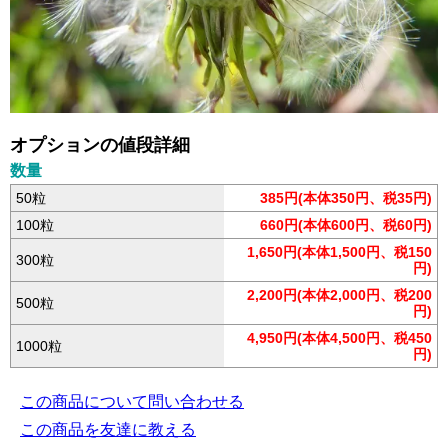
オプションの値段詳細
数量
50粒
385円(本体350円、税35円)
100粒
660円(本体600円、税60円)
1,650円(本体1,500円、税150
300粒
円)
2,200円(本体2,000円、税200
500粒
円)
4,950円(本体4,500円、税450
1000粒
円)
この商品について問い合わせる
この商品を友達に教える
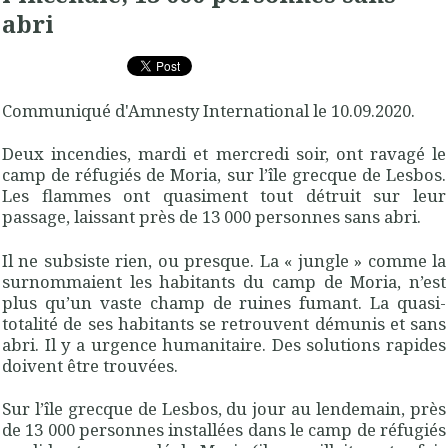
abri
Communiqué d'Amnesty International le 10.09.2020.
Deux incendies, mardi et mercredi soir, ont ravagé le
camp de réfugiés de Moria, sur l’île grecque de Lesbos.
Les flammes ont quasiment tout détruit sur leur
passage, laissant près de 13 000 personnes sans abri.
Il ne subsiste rien, ou presque. La « jungle » comme la
surnommaient les habitants du camp de Moria, n’est
plus qu’un vaste champ de ruines fumant. La quasi-
totalité de ses habitants se retrouvent démunis et sans
abri. Il y a urgence humanitaire. Des solutions rapides
doivent être trouvées.
Sur l’île grecque de Lesbos, du jour au lendemain, près
de 13 000 personnes installées dans le camp de réfugiés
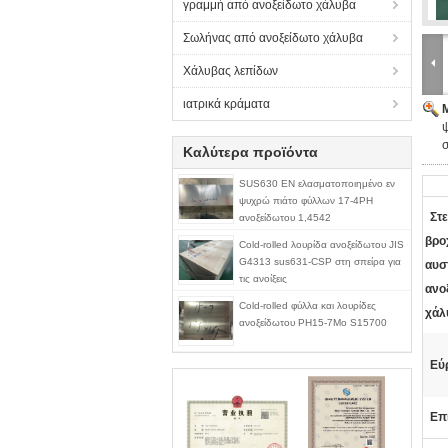
γραμμή από ανοξείδωτο χάλυβα
Σωλήνας από ανοξείδωτο χάλυβα
Χάλυβας λεπίδων
ιατρικά κράματα
Καλύτερα προϊόντα
SUS630 EN ελασματοποιημένο εν
ψυχρώ πιάτο φύλλων 17-4PH
Στ
ανοξείδωτου 1,4542
βρο
Cold-rolled λουρίδα ανοξείδωτου JIS
G4313 sus631-CSP στη σπείρα για
αυσ
τις ανοίξεις
ανο
Cold-rolled φύλλα και λουρίδες
χάλ
ανοξείδωτου PH15-7Mo S15700
Εύ
Επ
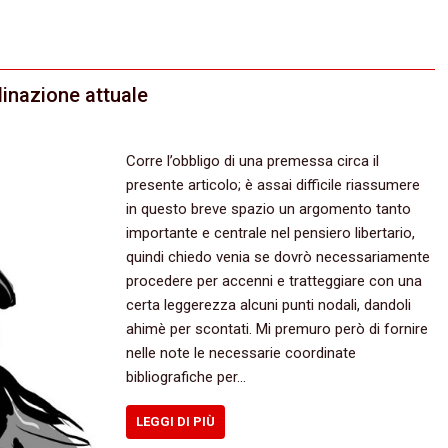
linazione attuale
Corre l’obbligo di una premessa circa il
presente articolo; è assai difficile riassumere
in questo breve spazio un argomento tanto
importante e centrale nel pensiero libertario,
quindi chiedo venia se dovrò necessariamente
procedere per accenni e tratteggiare con una
certa leggerezza alcuni punti nodali, dandoli
ahimè per scontati. Mi premuro però di fornire
nelle note le necessarie coordinate
bibliografiche per…
LEGGI DI PIÙ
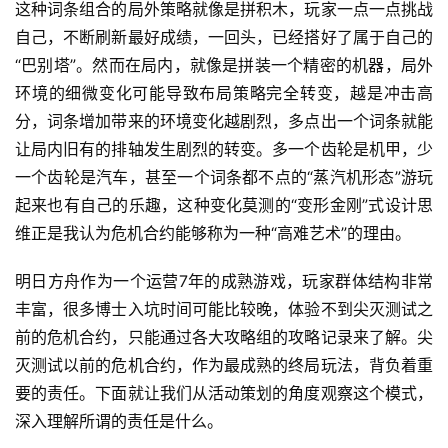
这种词条组合的局外策略就像是拼积木，玩家一点一点挑战
自己，不断刷新最好成绩，一回头，已经搭好了属于自己的
“巴别塔”。然而在局内，就像是拼装一个精密的机器，局外
环境的细微变化可能导致布局策略完全转变，越是冲击高
分，词条增加带来的环境变化越剧烈，多点出一个词条就能
让局内旧有的排轴发生剧烈的转变。多一个齿轮是机甲，少
一个齿轮是汽车，甚至一个词条都不点的“蒸汽机形态”游玩
起来也有自己的乐趣，这种变化莫测的“变形金刚”式设计思
维正是我认为危机合约能够称为一种“高难艺术”的理由。
明日方舟作为一个运营7年的成熟游戏，玩家群体结构非常
丰富，很多博士入坑时间可能比较晚，体验不到尖灭测试之
前的危机合约，只能通过各大攻略组的攻略记录来了解。尖
灭测试以前的危机合约，作为最成熟的终局玩法，背负着重
要的责任。下面就让我们从活动策划的角度观察这个模式，
深入理解所谓的责任是什么。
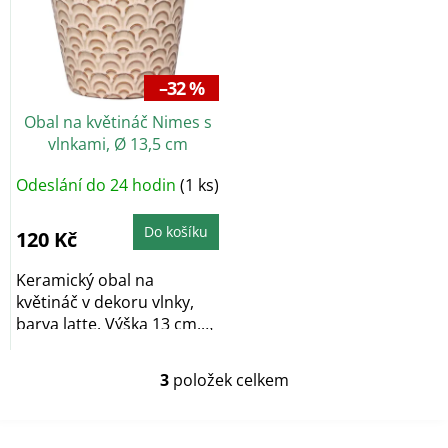
–32 %
Obal na květináč Nimes s
vlnkami, Ø 13,5 cm
Odeslání do 24 hodin
(1 ks)
Do košíku
120 Kč
Keramický obal na
květináč v dekoru vlnky,
barva latte. Výška 13 cm,
průměr 13,5 cm.
3
položek celkem
O
v
l
á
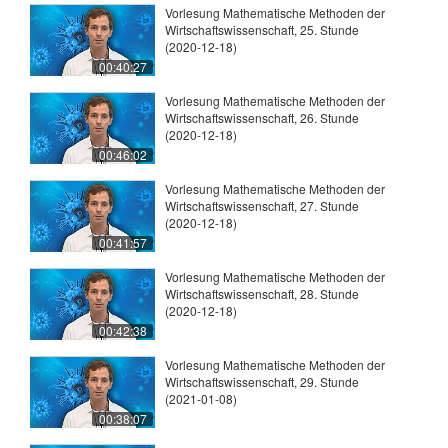
Vorlesung Mathematische Methoden der
Wirtschaftswissenschaft, 25. Stunde
(2020-12-18)
00:40:27
Vorlesung Mathematische Methoden der
Wirtschaftswissenschaft, 26. Stunde
(2020-12-18)
00:46:02
Vorlesung Mathematische Methoden der
Wirtschaftswissenschaft, 27. Stunde
(2020-12-18)
00:41:57
Vorlesung Mathematische Methoden der
Wirtschaftswissenschaft, 28. Stunde
(2020-12-18)
00:42:38
Vorlesung Mathematische Methoden der
Wirtschaftswissenschaft, 29. Stunde
(2021-01-08)
00:38:07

□ □ □

EXERCISE
Copy exactly the lines from the one containing "要的责任。下面就让我们从活动策划的角度观察这个模式，" through the final line of the records above, both included, and leave out any pictures.

OUTPUT FOR THIS TASK
要的责任。下面就让我们从活动策划的角度观察这个模式，
深入理解所谓的责任是什么。
–32 %
Obal na květináč Nimes s
vlnkami, Ø 13,5 cm
Odeslání do 24 hodin
(1 ks)
Do košíku
120 Kč
Keramický obal na
květináč v dekoru vlnky,
barva latte. Výška 13 cm,
průměr 13,5 cm.
3
položek celkem
O
v
l
á
Vorlesung Mathematische Methoden der
Wirtschaftswissenschaft, 25. Stunde
(2020-12-18)
00:40:27
Vorlesung Mathematische Methoden der
Wirtschaftswissenschaft, 26. Stunde
(2020-12-18)
00:46:02
Vorlesung Mathematische Methoden der
Wirtschaftswissenschaft, 27. Stunde
(2020-12-18)
00:41:57
Vorlesung Mathematische Methoden der
Wirtschaftswissenschaft, 28. Stunde
(2020-12-18)
00:42:38
Vorlesung Mathematische Methoden der
Wirtschaftswissenschaft, 29. Stunde
(2021-01-08)
00:38:07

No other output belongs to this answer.